# start of TEXT EXCERPT

You can implement a custom derive pass yourself, although the API is pretty rough (see an example) compared to Lua’s, and it’s not accessible at runtime, only compile time. In particular, macro systems are of wildly varying quality and flexibility, with some static languages lacking any macro system or reflection entirely.

Here, the core impedance mismatch is that metaprogramming is fundamentally at odds with static typing. It’s simply difficult to express reflective language constructs in a verifiably safe manner. Type-safe metaprogramming has been the subject of decades of research in the academic programming languages community (e.g. MetaML, Scala LMS), and no clear system has emerged as the “right way” to do it. Compiled languages (and subsequently most static languages) seem empirically averse to exposing any compiler internals like tokens, syntax trees, types, etc. to the language runtime, although the tide is slowly changing in that direction.

Exceptions

Exceptions are a mechanism that allow non-local control flow, jumping from an raised exception to the closest catch on the call stack. Exceptions are not unique to dynamic languages—bog-standard languages like Java, niche functional languages like OCaml, and even systems languages like C++ support exceptions.

Exceptions are still worth talking about because not all static languages have them, and it’s important to understand how critical they are to the dynamic programming style. Generally speaking, much of the productivity gain of dynamic languages could boil down to “not forcing the programmer to think about an issue until it arises,” or in the Python community, “it’s better to ask forgiveness than permission.” For example, in the following snippet:

-- Lua
local f = assert(io.open('test.txt', 'r'))
local s = f:read("a")
print(1 + tonumber(s))

If I execute this program, it could fail with:

(line 1) test.txt: No such file or directory
(line 1) test.txt: Permission denied
(line 3) attempt to perform arithmetic on a nil value

In a dynamic language, we choose to deal with these exceptions if we want to. Languages like Python have try/except, while Lua has the simpler pcall:

local status, err = pcall(function()
  local f = assert(io.open('test.txt', 'r'))
  local s = f:read("a")
  print(1 + tonumber(s))
end)

if not status then
  print(err)

# end of TEXT EXCERPT
# start of DATA SHOWN

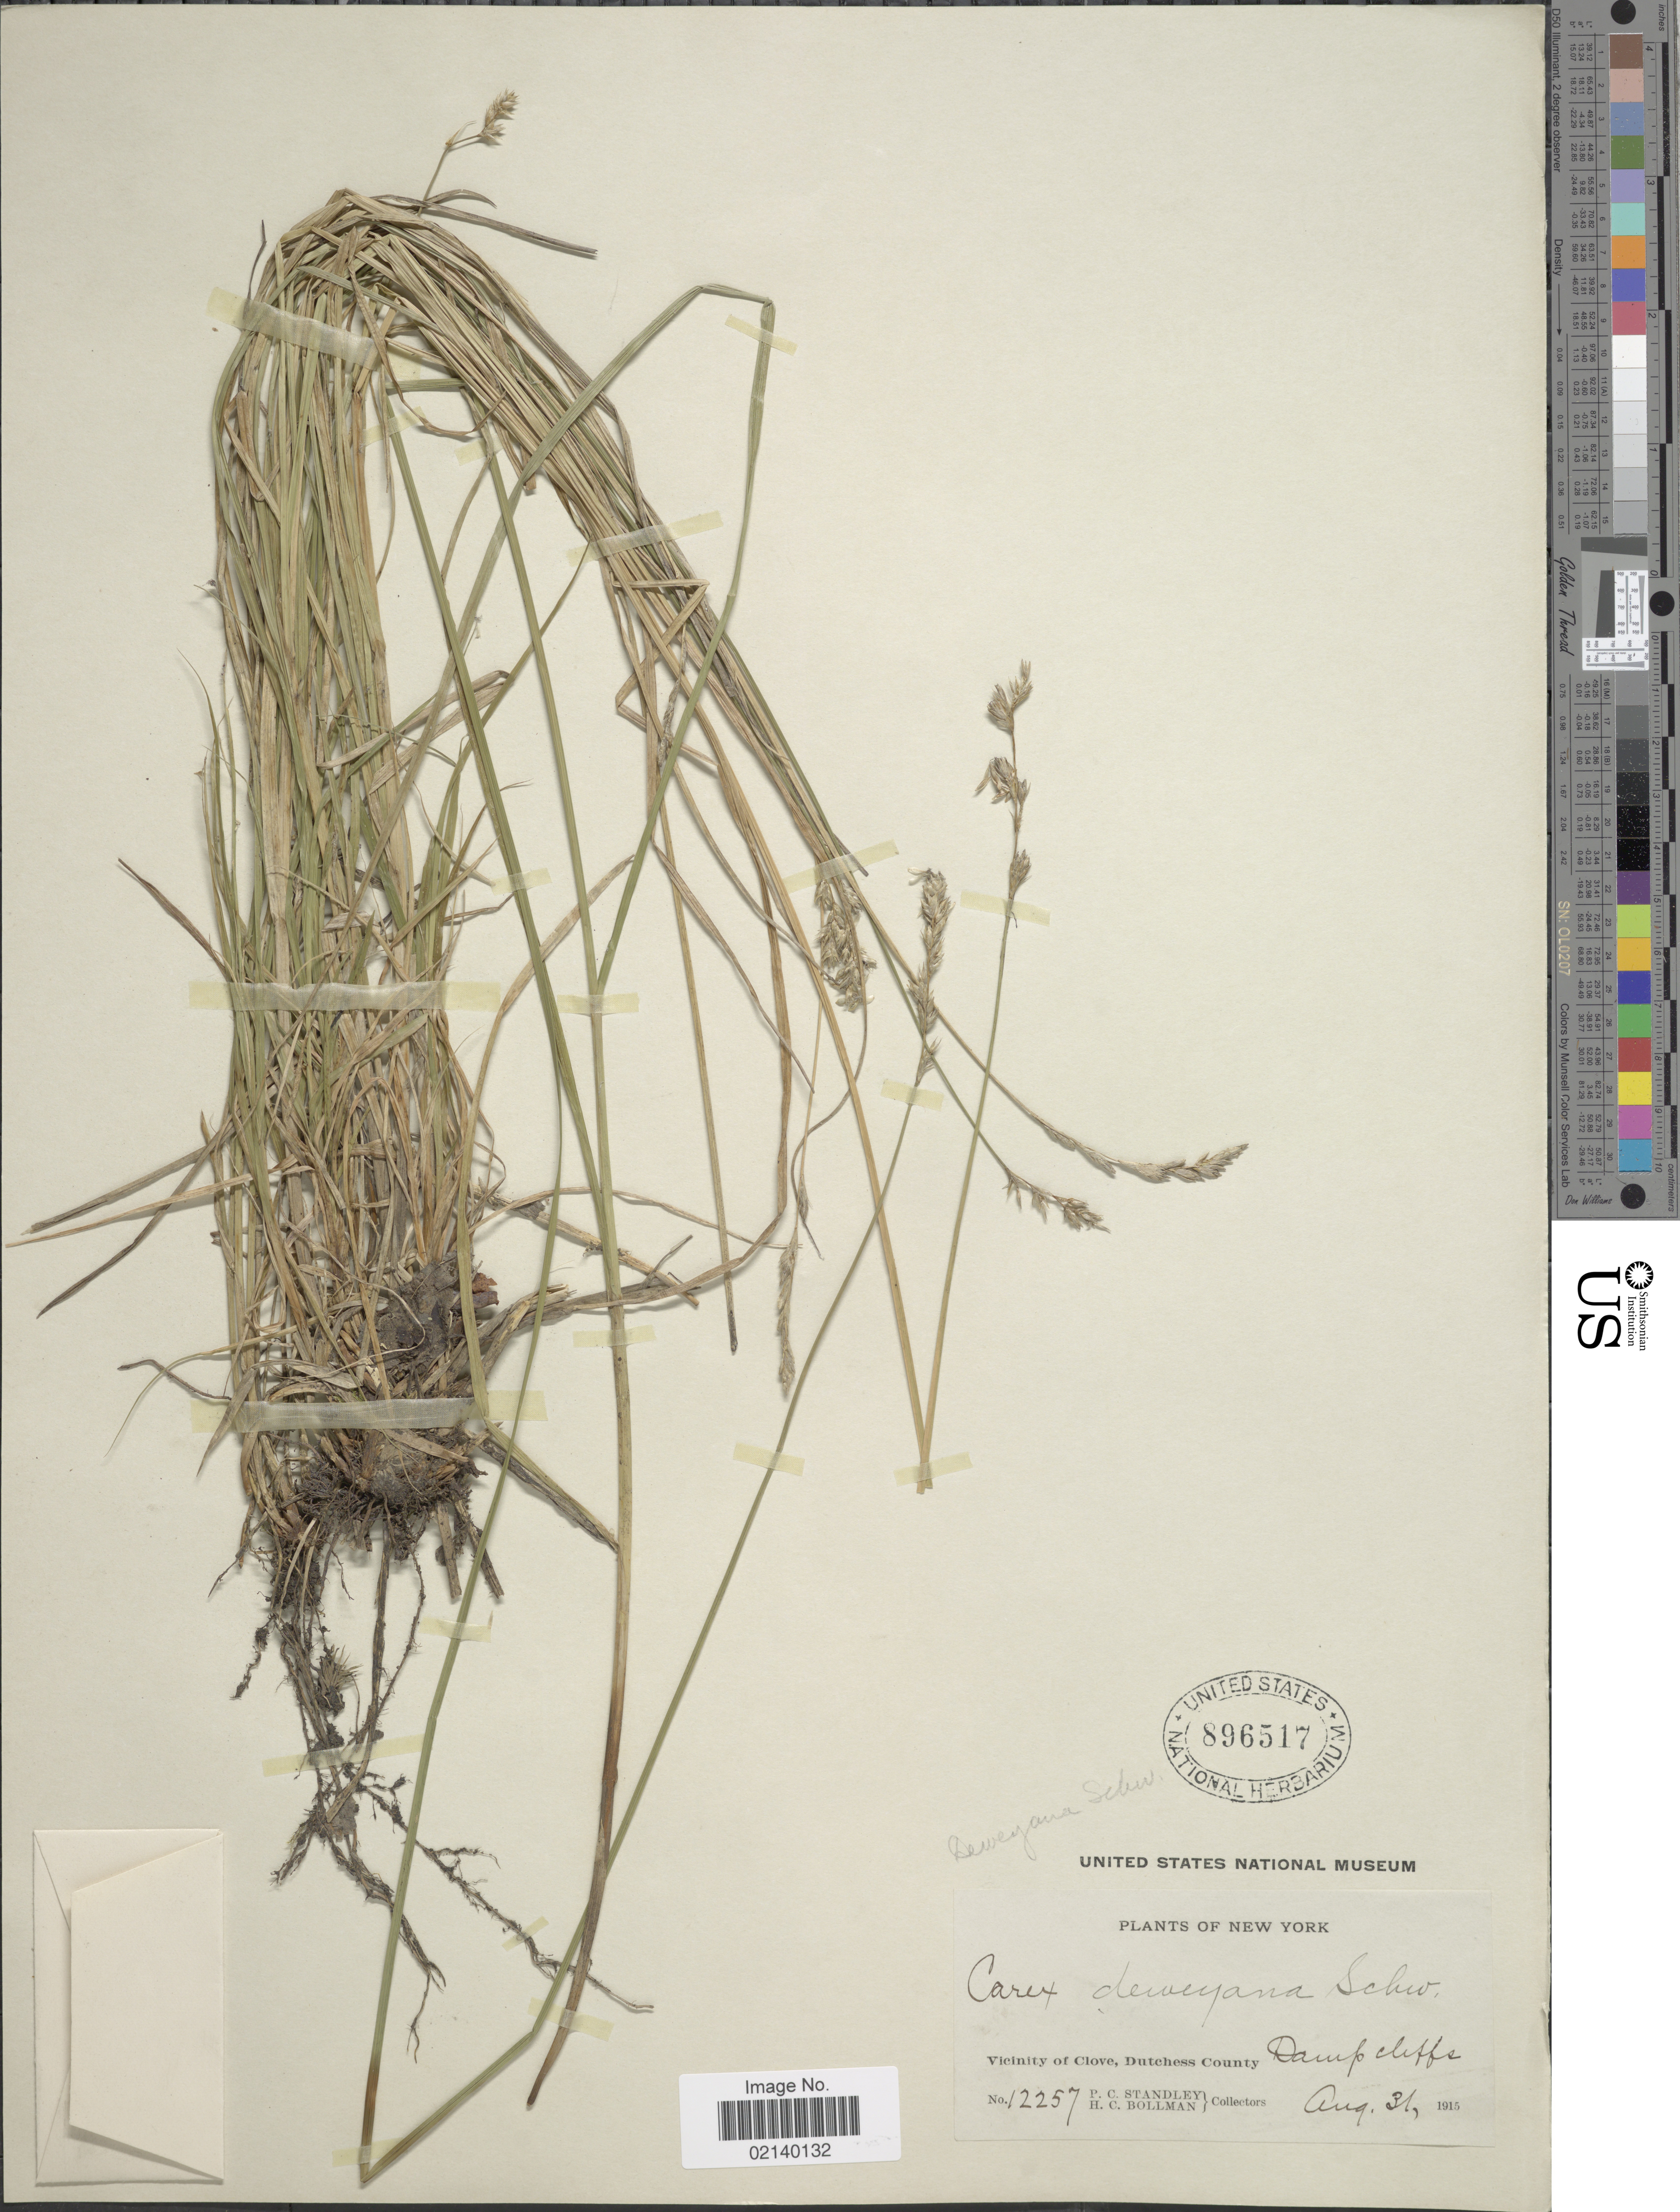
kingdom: Plantae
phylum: Tracheophyta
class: Liliopsida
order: Poales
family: Cyperaceae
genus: Carex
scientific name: Carex sp.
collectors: P. C. Standley & H. C. Bollman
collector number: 12257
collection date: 1915-08-31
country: United States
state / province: New York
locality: Vicinity of Clove, Dutchess County, damp cliffs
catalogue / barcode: US 896517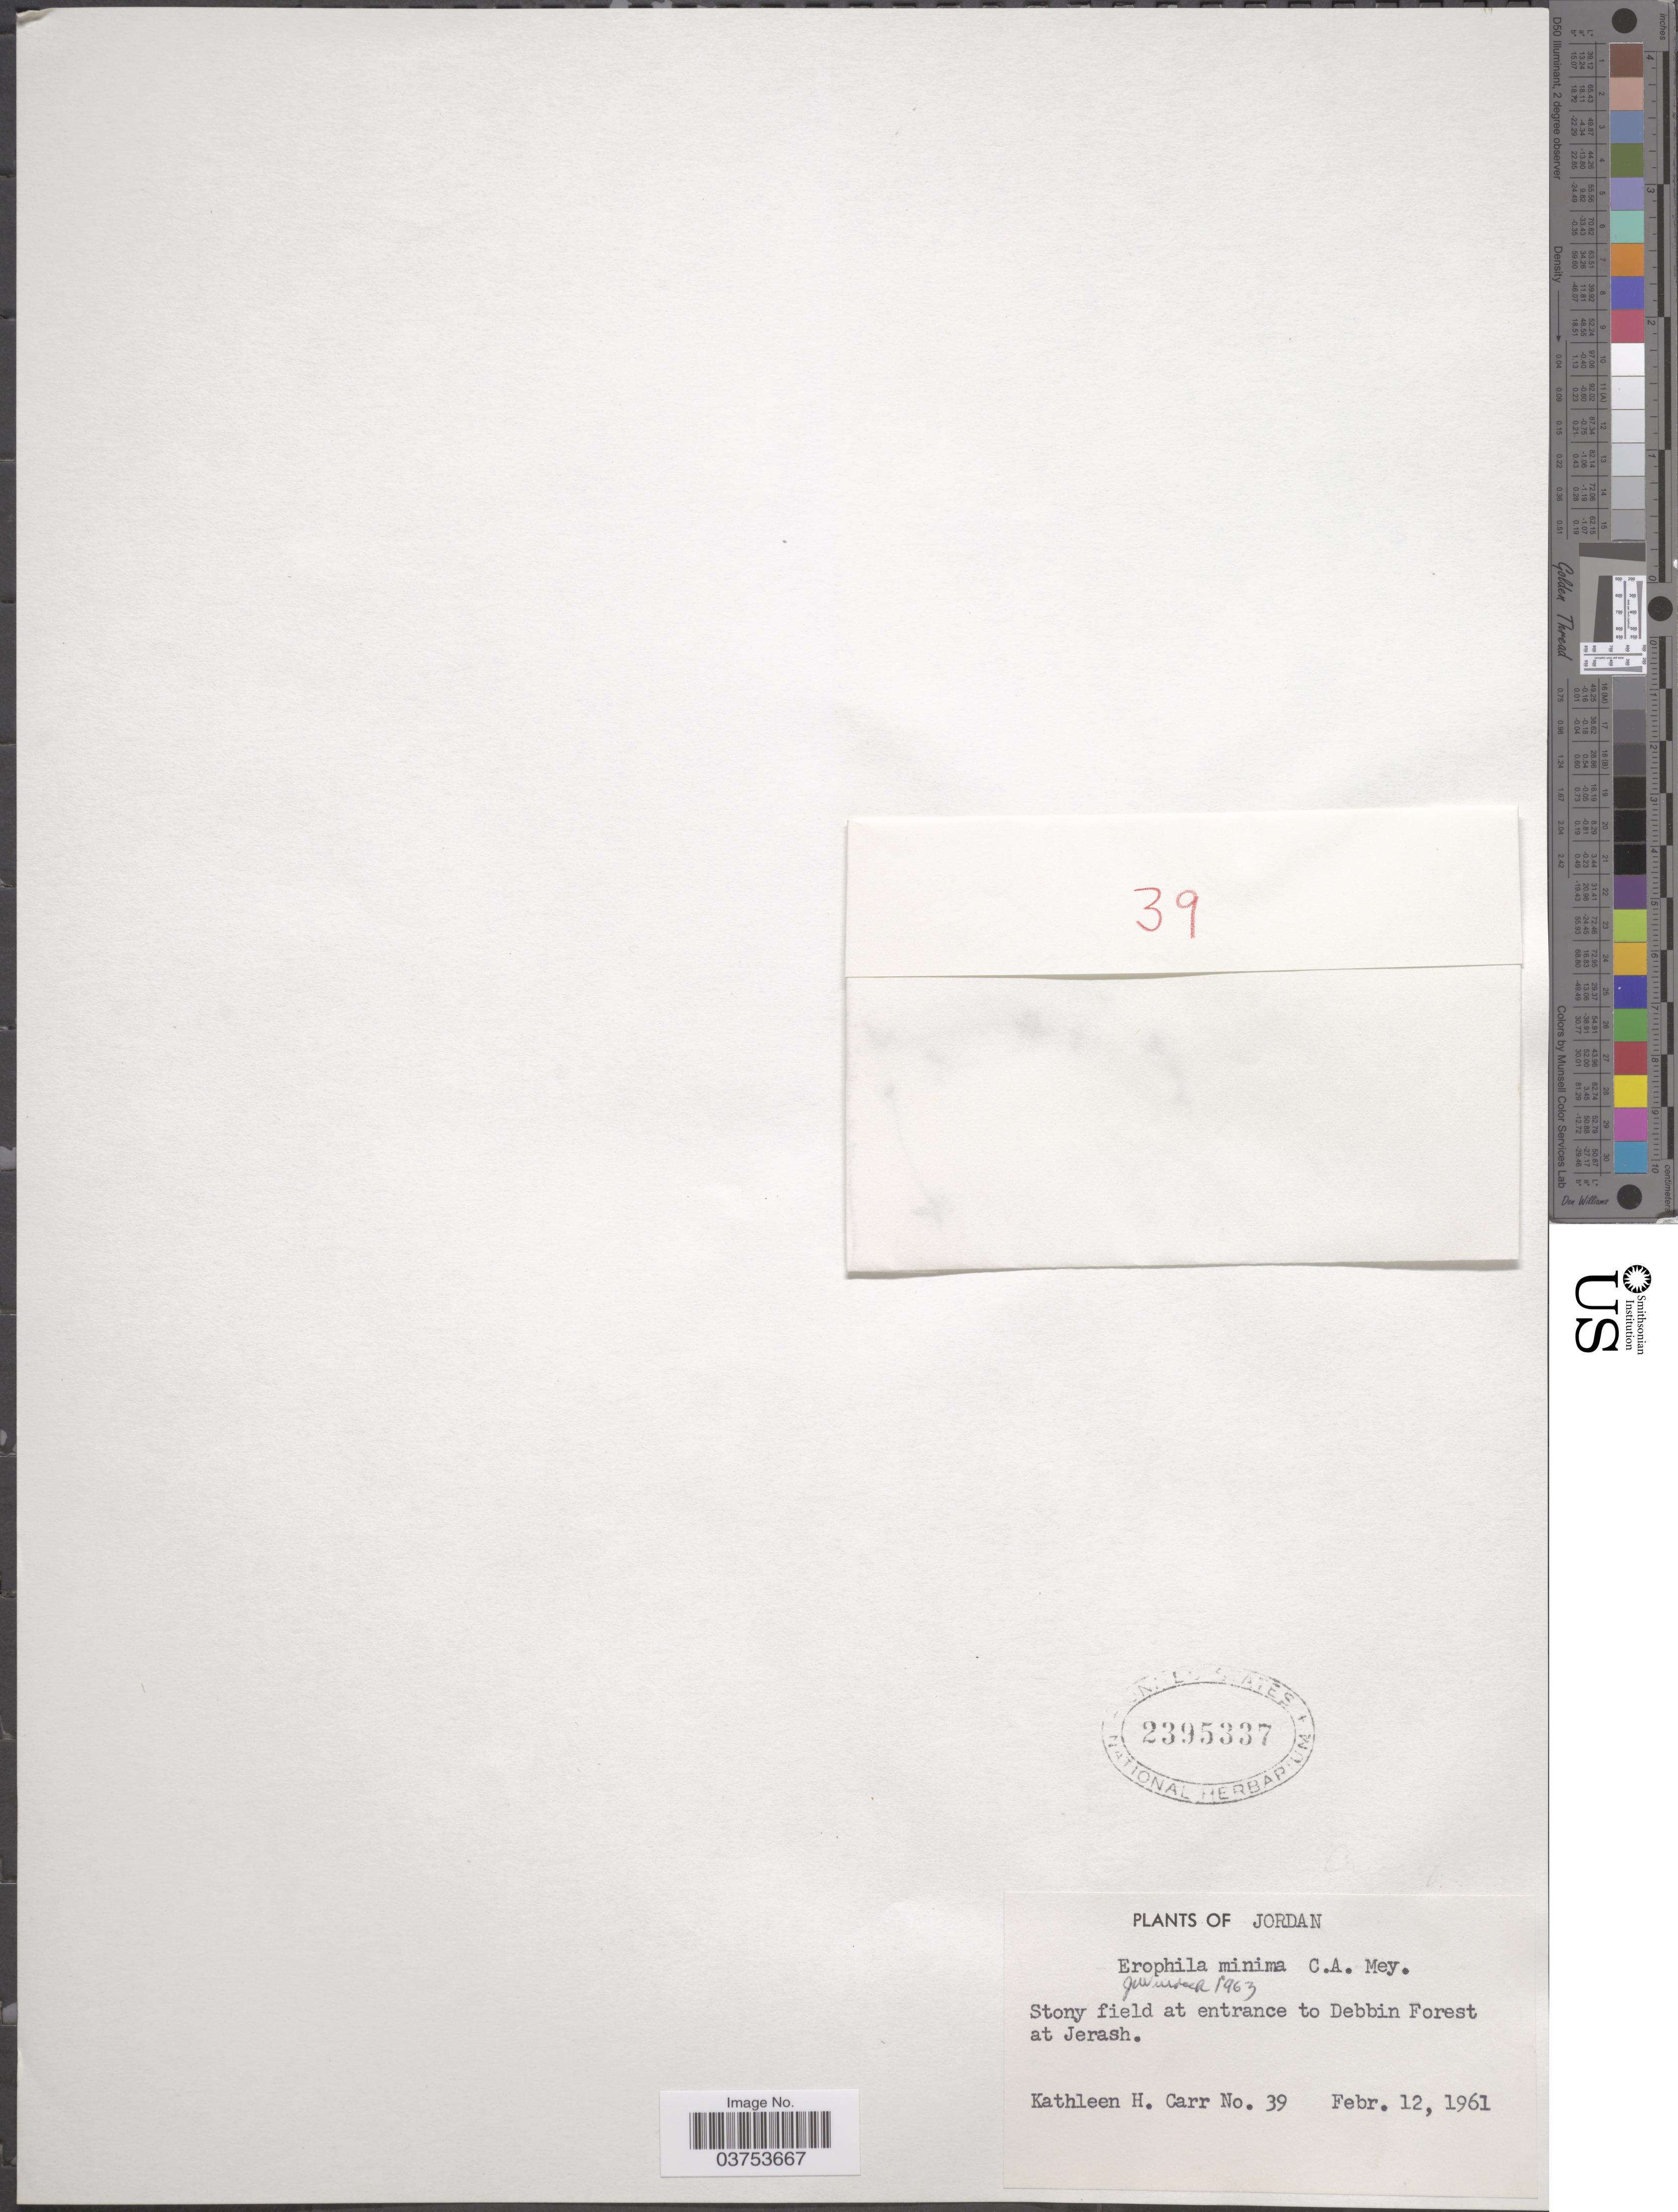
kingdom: Plantae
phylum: Tracheophyta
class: Magnoliopsida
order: Brassicales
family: Brassicaceae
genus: Erophila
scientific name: Erophila minima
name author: C.A. Mey.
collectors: K. Carr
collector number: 39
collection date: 1961-02-12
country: Jordan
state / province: Jarash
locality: Stony field at entrance to Debbin Forest at Jerash.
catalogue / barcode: US 2395337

# end of DATA SHOWN

SET EXERCISE ▸ Using the text above on metaprogramming and exceptions, mark each statement yes or no and quote the words of the text that decide it. (a) Exceptions are found only in dynamic languages. (b) Lua's pcall is called simpler than Python's try/except. (c) A custom derive pass can be used at runtime.

ANSWER IN FULL ▸
(a) No: "Exceptions are not unique to dynamic languages"
(b) Yes: "Languages like Python have try/except, while Lua has the simpler pcall"
(c) No: "it’s not accessible at runtime, only compile time"